Extrait:

Ce que Cannes peut être cocasse parfois. Quoi de plus croquignolet, en effet, que d’entendre une star comme Michael Douglas, qui a touché jusqu’à 20 millions de dollars par film dans les années 90 et qui trône sur une fortune estimée à 200 millions de dollars, répondre, parcouru par des sueurs froides, à des questions sur le plan de sauvetage de la Grèce ou la possibilité, ou non, de moraliser les marchés financiers? Rien de plus croquignolet, sinon, peut-être le film qu’il est venu défendre hors compétition: Wall Street – l’argent ne dort jamais d’Oliver Stone, enfonceur de portes ouvertes qui signe là une comédie amusante sur le monde de la finance, un peu comme si Tex Avery avait illustré l’expression «Un éléphant dans un magasin de porcelaine.» Stone n’hésite par exemple pas à appuyer un dialogue sur l’explosion de la bulle spéculative en filmant des enfants qui s’amusent à souffler des bulles de savon.

D’une certaine manière, c’est un tournant dans l’histoire du cinéma dont on a toujours dit qu’il était incompatible avec les plongées dans les arcanes de l’économie. Il est vrai que, hormis quelques films de l’ère yuppie (Wall Street, Working Girl, Le Bûcher des vanités), peu de tentatives ont laissé des traces. Qui se souvient vraiment d’Executive Suite (Robert Wise, 1954), de Rollover (Alan J. Pakula, 1981)?

Le cinéma cherche toujours des publics potentiels, autrement dit des soucis qui touchent un large éventail de la population. Surtout aux États-Unis, depuis que la fin du Far West, puis la fin de la Guerre froide ont bloqué le levier qui permettait d’exprimer le monde en noir et blanc. Où sont passés les grands méchants? Il y a bien l’avenir écologique de la planète, mais hormis James Cameron avec son Avatar, personne ne voit vraiment comment, à moins d’imaginer une révolte des ibiscus et des poissons-clowns, retrouver un manichéisme rentable à partir de la cause verte.

C’est dire que le dérapage incontrôlé du monde de la finance est presque accueilli avec soulagement par le cinéma. Quel spectateur n’est pas touché par la crise de septembre 2008? Et voilà que l’analyste financier ou le patron d’institution bancaire remplacent avantageusement le fourbe espion de l’Est (même immoralité, même rictus sardonique). Seule difficulté: le vocabulaire économique. Mais les dossiers de presse, surtout celui du documentaire Inside Job de Charles Ferguson, proposent des glossaires destinés à rendre les expressions «titrisation» ou «commercial mortgage-backed security» aussi attrayantes que, aux grandes heures du Rideau de fer, celles de «cryptologie» ou «renseignements d’origine source ouverte.»

Lignes fournies:
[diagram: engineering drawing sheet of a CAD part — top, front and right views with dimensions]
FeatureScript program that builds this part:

* * *

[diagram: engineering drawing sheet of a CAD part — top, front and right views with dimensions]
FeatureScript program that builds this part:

Consignes:
**a.** Relevez tous les titres de films cités dans l'extrait sur le cinéma et la finance.
**b.** Poursuivez l'extrait sur le cinéma et la finance à partir de sa dernière phrase.
Les lignes n'entrent pas en jeu ici.

Réponses fournies:
**a.**
- Wall Street – l'argent ne dort jamais
- Wall Street
- Working Girl
- Le Bûcher des vanités
- Executive Suite
- Rollover
- Avatar
- Inside Job

**b.**
Reste à savoir comment cette rencontre entre le cinéma et l’économie trouve son accomplissement aujourd’hui. Première nouvelle: elle génère de bons films. Deuxième nouvelle: son message principal consiste à dénoncer la dérégulation du système financier depuis les années 80. La déclinaison sous forme de fiction, celle, paradoxalement très bling-bling, d’Oliver Stone mais aussi celle, plus sobre, de l’Allemand Christoph Hochhäusler dans Unter Dir die Stadt, entre là où les caméras n’ont pas accès: dans l’antre des méchants rois de la finance dont les bureaux surplombent une classe moyenne en voie de disparition. Et, dans les deux cas, des histoires familiales ou amoureuses se chargent de remettre les manants sur les rails de la morale.

Sous forme documentaire, c’est-à-dire dans Inside Job, les méchants sont absents, et le cinéaste Charles Ferguson précise continuellement, histoire d’enfoncer le clou, leur refus de participer au film. Par contre, les chiffres, graphiques animés, analystes, éminences de l’économie, mais aussi prostituées qui ont égayé la vie de Wall Street ne manquent pas et démontrent par A + B la mécanique de la bombe à retardement. Et si quelques représentants kamikazes du milieu bancaire acceptent d’être filmés, c’est surtout pour assurer les plages de rires sur un océan d’informations effrayantes.

Rien de bien neuf donc si le Lausannois Jean-Stéphane Bron n’avait réussi à glisser, dans la prestigieuse section La Quinzaine des réalisateurs, son Cleveland vs Wall Street. Le réalisateur réussit une prouesse à la mesure de la crise: l’invention d’une nouvelle forme cinématographique. Ni fiction ni documentaire, son film montre un procès qui n’a pas eu lieu, celui que la ville de Cleveland, sinistrée par les saisies immobilières, a essayé et essaie toujours d’intenter à 21 banques de Wall Street. Le cinéaste a réuni les différentes parties, avec de vrais avocats et un vrai juge, dans une vraie salle de tribunal. Il en ressort un chef-d’oeuvre, qui rend justice dans tous les sens du terme. Aux victimes, aux spectateurs, au cinéma.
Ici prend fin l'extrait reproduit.